The loss of the four laptops, as previously noted, led to the breach of Social Security numbers, names, addresses, dates of birth, and other data classified as protected health information under federal HIPAA guidelines. The computers lacked encryption software, which is the only concrete recourse against the Breach Notification Rule and other requirements under HIPAA.
(Password protection was used on all stolen computers, but as duly noted and explained on elsewhere on this blog, the use of password protection is a misnomer at best, just like there’s nothing “federal” about Federal Express.)
The charges that AMG didn’t do enough do not ring hollow when you consider that (a) they’re the biggest physician group in Chicago, and hence have professionals on staff who must have advised the group on the risk they were taking by not using encryption, (b) anytime you’re dealing with 4 million PHI, it tends to trigger an alarm bell, and (c) AMG had already experienced a data breach in 2009.
Plus, there is the fact that the HIPAA Final Omnibus Rule is coming up in less than a week, so finding out that you just had the second largest PHI data breach in history a month before the deadline is not doing AMG any favors.
A Losing Bet?
There’s a very good chance that this lawsuit will be summarily dismissed by the courts. Among other things, the courts have ruled again and again that the loss of personal data in of itself is not a crime. In the minority of situations where the courts decided to listen to a case, there were essential elements that tied harm directly to the breach (and hence the courts could “make whole” the plaintiff).
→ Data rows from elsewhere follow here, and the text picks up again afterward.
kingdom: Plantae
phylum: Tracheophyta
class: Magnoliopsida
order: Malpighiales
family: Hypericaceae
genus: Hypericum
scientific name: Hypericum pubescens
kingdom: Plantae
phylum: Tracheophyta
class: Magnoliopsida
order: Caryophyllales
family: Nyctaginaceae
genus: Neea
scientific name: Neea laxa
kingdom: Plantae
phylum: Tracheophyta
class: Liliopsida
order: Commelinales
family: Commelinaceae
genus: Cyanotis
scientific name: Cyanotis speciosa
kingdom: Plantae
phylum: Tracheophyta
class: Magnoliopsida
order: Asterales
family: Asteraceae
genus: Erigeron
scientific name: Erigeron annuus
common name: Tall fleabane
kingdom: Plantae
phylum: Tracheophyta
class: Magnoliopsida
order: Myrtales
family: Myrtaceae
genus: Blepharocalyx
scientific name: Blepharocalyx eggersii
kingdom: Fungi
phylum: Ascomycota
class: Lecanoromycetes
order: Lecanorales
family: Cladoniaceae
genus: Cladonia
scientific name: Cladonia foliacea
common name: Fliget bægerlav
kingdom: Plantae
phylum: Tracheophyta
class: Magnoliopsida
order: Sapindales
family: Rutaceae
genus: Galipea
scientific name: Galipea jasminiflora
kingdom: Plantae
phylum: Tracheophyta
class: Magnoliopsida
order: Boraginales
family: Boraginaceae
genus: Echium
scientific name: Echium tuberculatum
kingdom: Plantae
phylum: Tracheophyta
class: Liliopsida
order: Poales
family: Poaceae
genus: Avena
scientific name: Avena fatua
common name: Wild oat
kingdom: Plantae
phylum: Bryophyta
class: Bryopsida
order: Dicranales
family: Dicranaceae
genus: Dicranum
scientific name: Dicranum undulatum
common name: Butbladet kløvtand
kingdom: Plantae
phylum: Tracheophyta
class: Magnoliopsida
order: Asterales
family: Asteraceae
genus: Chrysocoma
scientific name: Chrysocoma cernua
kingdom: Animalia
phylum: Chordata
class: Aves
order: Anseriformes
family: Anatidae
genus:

Furthermore, patients do not have the right to sue for HIPAA violations, which means any legal strategies must essentially veer away from HIPAA violations as a reason, which does not strengthen your case. (Which doesn’t necessarily preclude one from winning. They got Capone for tax evasion, after all.)
On the other hand, the courts have been getting better at recognizing that there’s a legitimate complaint – which I tend to assign to the fact that there must be a bunch of judges affected by all these medical data breaches.
In the end, I wouldn’t bet on this latest lawsuit amounting to much. The winning bet says, however, that the Office of Civil Rights at HHS will take exception at AMG having had a second data breach that could have easily been averted with the use of simple encryption software.
My prognosis: AMG will settle with the OCR for $1.5 million. Other covered entities were fined as much for much less, and they weren’t repeat offenders (to be more specific, they didn’t suffer the exact same type of data breach twice, even if they may have had more than one medical data breach over the years).